Aim of the exercise
Word for word, restate the entries that follow.

Records provided
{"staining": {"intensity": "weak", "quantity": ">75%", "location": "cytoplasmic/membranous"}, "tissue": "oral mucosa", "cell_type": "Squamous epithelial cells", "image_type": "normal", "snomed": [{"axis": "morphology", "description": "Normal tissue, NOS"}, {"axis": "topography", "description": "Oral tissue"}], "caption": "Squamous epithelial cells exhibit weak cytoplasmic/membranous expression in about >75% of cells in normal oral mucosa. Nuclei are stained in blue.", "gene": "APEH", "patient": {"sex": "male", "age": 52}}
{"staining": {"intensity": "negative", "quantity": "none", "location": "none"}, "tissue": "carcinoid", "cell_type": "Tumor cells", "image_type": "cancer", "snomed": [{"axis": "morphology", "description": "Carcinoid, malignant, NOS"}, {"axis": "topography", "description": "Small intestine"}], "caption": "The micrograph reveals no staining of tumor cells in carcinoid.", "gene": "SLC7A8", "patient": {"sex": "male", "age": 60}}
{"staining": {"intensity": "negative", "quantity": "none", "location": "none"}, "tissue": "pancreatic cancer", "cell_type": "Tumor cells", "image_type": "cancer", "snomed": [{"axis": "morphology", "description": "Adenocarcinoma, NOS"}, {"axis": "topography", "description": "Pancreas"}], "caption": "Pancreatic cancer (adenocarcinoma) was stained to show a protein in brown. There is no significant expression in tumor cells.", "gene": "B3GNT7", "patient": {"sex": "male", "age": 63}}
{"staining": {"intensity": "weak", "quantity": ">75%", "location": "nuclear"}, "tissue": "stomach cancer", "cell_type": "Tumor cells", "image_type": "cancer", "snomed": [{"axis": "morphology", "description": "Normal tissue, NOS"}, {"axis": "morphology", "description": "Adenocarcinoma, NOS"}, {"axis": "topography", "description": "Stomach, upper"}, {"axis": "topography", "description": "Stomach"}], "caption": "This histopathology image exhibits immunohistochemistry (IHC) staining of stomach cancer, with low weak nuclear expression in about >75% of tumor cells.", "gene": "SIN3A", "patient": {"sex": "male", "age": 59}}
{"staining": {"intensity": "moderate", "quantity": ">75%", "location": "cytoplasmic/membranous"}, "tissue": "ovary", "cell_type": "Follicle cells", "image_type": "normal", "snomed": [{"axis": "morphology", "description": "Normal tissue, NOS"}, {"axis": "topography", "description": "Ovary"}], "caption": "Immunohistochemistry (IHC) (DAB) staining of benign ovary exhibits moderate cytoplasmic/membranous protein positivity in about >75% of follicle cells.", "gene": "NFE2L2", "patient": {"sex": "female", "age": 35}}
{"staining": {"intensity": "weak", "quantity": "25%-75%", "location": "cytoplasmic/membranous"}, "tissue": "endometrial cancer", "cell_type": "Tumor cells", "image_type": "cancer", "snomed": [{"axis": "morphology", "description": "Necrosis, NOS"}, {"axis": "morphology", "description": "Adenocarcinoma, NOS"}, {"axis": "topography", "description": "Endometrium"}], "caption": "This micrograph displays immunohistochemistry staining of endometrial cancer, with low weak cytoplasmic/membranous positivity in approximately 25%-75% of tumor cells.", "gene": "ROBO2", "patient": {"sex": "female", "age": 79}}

Reply to the task
{"staining": {"intensity": "weak", "quantity": ">75%", "location": "cytoplasmic/membranous"}, "tissue": "oral mucosa", "cell_type": "Squamous epithelial cells", "image_type": "normal", "snomed": [{"axis": "morphology", "description": "Normal tissue, NOS"}, {"axis": "topography", "description": "Oral tissue"}], "caption": "Squamous epithelial cells exhibit weak cytoplasmic/membranous expression in about >75% of cells in normal oral mucosa. Nuclei are stained in blue.", "gene": "APEH", "patient": {"sex": "male", "age": 52}}
{"staining": {"intensity": "negative", "quantity": "none", "location": "none"}, "tissue": "carcinoid", "cell_type": "Tumor cells", "image_type": "cancer", "snomed": [{"axis": "morphology", "description": "Carcinoid, malignant, NOS"}, {"axis": "topography", "description": "Small intestine"}], "caption": "The micrograph reveals no staining of tumor cells in carcinoid.", "gene": "SLC7A8", "patient": {"sex": "male", "age": 60}}
{"staining": {"intensity": "negative", "quantity": "none", "location": "none"}, "tissue": "pancreatic cancer", "cell_type": "Tumor cells", "image_type": "cancer", "snomed": [{"axis": "morphology", "description": "Adenocarcinoma, NOS"}, {"axis": "topography", "description": "Pancreas"}], "caption": "Pancreatic cancer (adenocarcinoma) was stained to show a protein in brown. There is no significant expression in tumor cells.", "gene": "B3GNT7", "patient": {"sex": "male", "age": 63}}
{"staining": {"intensity": "weak", "quantity": ">75%", "location": "nuclear"}, "tissue": "stomach cancer", "cell_type": "Tumor cells", "image_type": "cancer", "snomed": [{"axis": "morphology", "description": "Normal tissue, NOS"}, {"axis": "morphology", "description": "Adenocarcinoma, NOS"}, {"axis": "topography", "description": "Stomach, upper"}, {"axis": "topography", "description": "Stomach"}], "caption": "This histopathology image exhibits immunohistochemistry (IHC) staining of stomach cancer, with low weak nuclear expression in about >75% of tumor cells.", "gene": "SIN3A", "patient": {"sex": "male", "age": 59}}
{"staining": {"intensity": "moderate", "quantity": ">75%", "location": "cytoplasmic/membranous"}, "tissue": "ovary", "cell_type": "Follicle cells", "image_type": "normal", "snomed": [{"axis": "morphology", "description": "Normal tissue, NOS"}, {"axis": "topography", "description": "Ovary"}], "caption": "Immunohistochemistry (IHC) (DAB) staining of benign ovary exhibits moderate cytoplasmic/membranous protein positivity in about >75% of follicle cells.", "gene": "NFE2L2", "patient": {"sex": "female", "age": 35}}
{"staining": {"intensity": "weak", "quantity": "25%-75%", "location": "cytoplasmic/membranous"}, "tissue": "endometrial cancer", "cell_type": "Tumor cells", "image_type": "cancer", "snomed": [{"axis": "morphology", "description": "Necrosis, NOS"}, {"axis": "morphology", "description": "Adenocarcinoma, NOS"}, {"axis": "topography", "description": "Endometrium"}], "caption": "This micrograph displays immunohistochemistry staining of endometrial cancer, with low weak cytoplasmic/membranous positivity in approximately 25%-75% of tumor cells.", "gene": "ROBO2", "patient": {"sex": "female", "age": 79}}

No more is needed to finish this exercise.